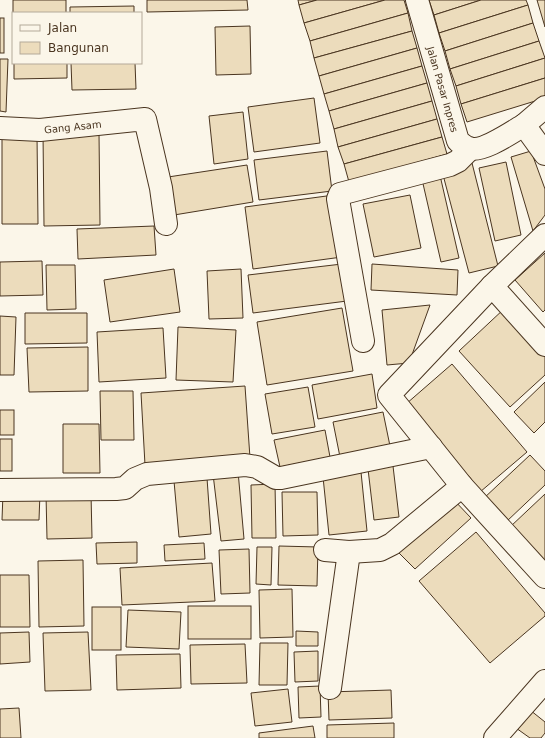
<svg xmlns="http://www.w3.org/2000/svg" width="545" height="738" viewBox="0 0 545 738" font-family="'DejaVu Sans',sans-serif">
<rect width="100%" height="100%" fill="#fbf6e9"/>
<!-- building -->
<g fill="#ecdcbc" stroke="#4a3520">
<rect x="13" y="0" width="53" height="13"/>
<path d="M147 0H247L248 10 147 12Z"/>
<path d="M298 0H317L299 5Z"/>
<path d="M317 0H385L304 23 299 5Z"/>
<path d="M385 0H404L408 13 310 41 304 23Z"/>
<path d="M429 0H481L434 15Z"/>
<path d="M481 0H526L528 5 439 33 434 15Z"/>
<path d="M537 0H545V27Z"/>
<path d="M528 5 533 23 445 51 439 33Z"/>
<path d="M134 6V13H70V7Z"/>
<path d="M408 13 412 31 314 58 310 41Z"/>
<rect x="0" y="18" width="4" height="35"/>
<path d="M533 23 539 41 450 69 445 51Z"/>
<path d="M250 26 251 74 216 75 215 27Z"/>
<path d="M412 31 417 48 319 76 314 58Z"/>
<path d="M539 41 545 58 456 86 450 69Z"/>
<path d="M417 48 422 66 324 94 319 76Z"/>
<path d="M545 58V78L461 104 456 86Z"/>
<path d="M0 59H8L6 112 0 111Z"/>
<path d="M14 63H67V78L14 79Z"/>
<path d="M71 63H135L136 89 72 90Z"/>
<path d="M422 66 427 83 329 111 324 94Z"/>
<path d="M545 78V98L467 122 461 104Z"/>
<path d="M427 83 432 101 334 129 329 111Z"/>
<path d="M314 98 320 143 254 152 248 107Z"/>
<path d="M432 101 437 119 338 147 334 129Z"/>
<path d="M243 112 248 159 214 164 209 116Z"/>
<path d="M437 119 442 137 344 164 338 147Z"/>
<path d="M43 133H99L100 225 44 226Z"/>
<path d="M37 135 38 224H2V136Z"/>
<path d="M442 137 447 154 349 182 344 164Z"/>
<path d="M327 151 332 191 259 200 254 160Z"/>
<path d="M531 151 545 189V215L533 231 511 157Z"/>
<path d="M506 162 521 235 495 241 479 168Z"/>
<path d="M472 163 498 266 469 273 442 171Z"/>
<path d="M247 165 253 202 174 215 168 177Z"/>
<path d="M439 171 459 258 441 262 421 175Z"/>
<path d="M334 195 342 257 253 269 245 207Z"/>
<path d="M410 195 421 248 374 257 363 204Z"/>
<path d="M154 226 156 255 78 259 77 229Z"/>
<path d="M545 253V310L543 312 515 280Z"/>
<path d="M42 261 43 295 0 296V262Z"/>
<path d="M342 264 347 301 253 313 248 275Z"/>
<path d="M372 264 458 270 457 295 371 290Z"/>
<path d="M46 265H75L76 309 47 310Z"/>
<path d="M174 269 180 312 110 322 104 280Z"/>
<path d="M241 269 243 318 209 319 207 271Z"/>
<path d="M430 305 409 363 387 365 382 310Z"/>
<path d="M342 308 353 371 267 385 257 322Z"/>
<path d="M505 308 545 352V375L510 407 459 351Z"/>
<path d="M25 313H87V343L25 344Z"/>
<path d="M0 316 16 317 14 375H0Z"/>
<path d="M178 327 236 330 233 382 176 380Z"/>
<path d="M163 328 166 378 99 382 97 332Z"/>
<path d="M88 347V391L29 392 27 348Z"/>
<path d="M452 364 527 452 480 492 406 404Z"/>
<path d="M372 374 377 408 318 419 312 385Z"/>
<path d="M545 382V422L534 433 514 412Z"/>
<path d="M245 386 250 458 145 465 141 393Z"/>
<path d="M308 387 315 427 272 434 265 394Z"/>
<path d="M100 391H133L134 440H101Z"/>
<rect x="0" y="410" width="14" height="25"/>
<path d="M383 412 390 446 340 457 333 422Z"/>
<path d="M63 424H99L100 473H63Z"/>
<path d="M325 430 330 457 280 467 274 440Z"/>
<rect x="0" y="439" width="12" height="32"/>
<path d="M530 455 545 471V485L506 522 483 499Z"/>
<path d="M393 466 399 517 374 520 368 469Z"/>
<path d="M238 471 244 539 221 541 213 474Z"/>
<path d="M361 472 367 531 329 535 323 477Z"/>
<path d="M207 478 211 534 179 537 174 481Z"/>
<path d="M275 484 276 538H252L251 485Z"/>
<path d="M282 492H317L318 535 283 536Z"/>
<path d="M3 493H40L39 520H2Z"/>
<path d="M91 493 92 538 47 539 46 494Z"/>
<path d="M545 494V565L510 527Z"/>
<path d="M453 499 471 518 415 569 397 551Z"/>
<path d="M476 532 545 613V616L490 663 419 581Z"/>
<path d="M137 542V563L97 564 96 543Z"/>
<path d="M204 543 205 559 165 561 164 545Z"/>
<path d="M279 546 318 547 317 586 278 585Z"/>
<path d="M257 547H272L271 585 256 584Z"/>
<path d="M249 549 250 593 221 594 219 550Z"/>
<path d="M83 560 84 626 39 627 38 561Z"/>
<path d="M212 563 215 601 122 605 120 568Z"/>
<path d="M0 575H29L30 627H0Z"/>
<path d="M292 589 293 637 260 638 259 590Z"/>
<rect x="188" y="606" width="63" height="33"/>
<rect x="92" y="607" width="29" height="43"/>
<path d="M128 610 181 612 179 649 126 647Z"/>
<path d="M296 631 318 632V646H296Z"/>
<path d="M29 632 30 662 0 664V633Z"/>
<path d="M88 632 91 690 45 691 43 633Z"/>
<path d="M260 643H288L287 685H259Z"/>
<path d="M245 644 247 683 191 684 190 645Z"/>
<path d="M318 651V681L295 682 294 652Z"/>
<path d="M180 654 181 688 117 690 116 655Z"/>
<path d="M320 686 321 717 299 718 298 687Z"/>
<path d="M288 689 292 722 255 726 251 693Z"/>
<path d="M391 690 392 718 329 720 328 692Z"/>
<path d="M19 708 21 738H0V709Z"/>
<path d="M530 710 545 722V733L541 738H530L516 728Z"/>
<path d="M394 723V738H327V725Z"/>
<path d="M313 726 315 738H259V733Z"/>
</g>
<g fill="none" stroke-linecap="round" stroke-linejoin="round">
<defs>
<g id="minor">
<path id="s1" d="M417 0 458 141C461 143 465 147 469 148 482 153 512 132 524 125L545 154"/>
<path d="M524 125 545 107"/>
<path id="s2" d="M0 128 40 130 145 119 161 188 166 224"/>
<path d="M545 235 492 286 389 395 462 486 545 577"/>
<path d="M492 286 545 345"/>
<path d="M363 341 339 205 338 199 340 194 450 165 458 161 470 149"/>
<path d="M0 490 116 489 125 488 135 479 147 474 245 465 257 467 276 478H281L431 447"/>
<path d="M325 550 349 552 380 550 392 544 462 486"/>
<path d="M330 688 349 552"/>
<path d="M495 738 545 681"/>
</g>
</defs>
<!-- minor casing -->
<use href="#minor" stroke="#4a3520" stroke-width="24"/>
<!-- minor -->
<use href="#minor" stroke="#fbf6e9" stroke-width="22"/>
</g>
<g text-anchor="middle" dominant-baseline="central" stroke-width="3" stroke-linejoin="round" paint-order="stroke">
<!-- street labels -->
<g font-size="10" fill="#4a3520" stroke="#fbf6e9">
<text stroke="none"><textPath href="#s1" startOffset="93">Jalan Pasar Inpres</textPath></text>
<text stroke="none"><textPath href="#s2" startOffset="73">Gang Asam</textPath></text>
</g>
</g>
<!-- legend -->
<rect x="12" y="12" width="130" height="52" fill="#fbf6e9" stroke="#b4a999"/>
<rect x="20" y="25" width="20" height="6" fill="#fbf6e9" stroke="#b4a999"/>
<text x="48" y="32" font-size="12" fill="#4a3520">Jalan</text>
<rect x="20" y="42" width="20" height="12" fill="#ecdcbc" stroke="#b4a999"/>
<text x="48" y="52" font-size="12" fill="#4a3520">Bangunan</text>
</svg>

> [WHAT YOU NEED TO DO]: Your answer must consist solely of the lines above between the line holding "<!-- minor casing -->" and the line holding "<!-- street labels -->", inclusive, copied exactly.

> [ANSWER BOX]:
<!-- minor casing -->
<use href="#minor" stroke="#4a3520" stroke-width="24"/>
<!-- minor -->
<use href="#minor" stroke="#fbf6e9" stroke-width="22"/>
</g>
<g text-anchor="middle" dominant-baseline="central" stroke-width="3" stroke-linejoin="round" paint-order="stroke">
<!-- street labels -->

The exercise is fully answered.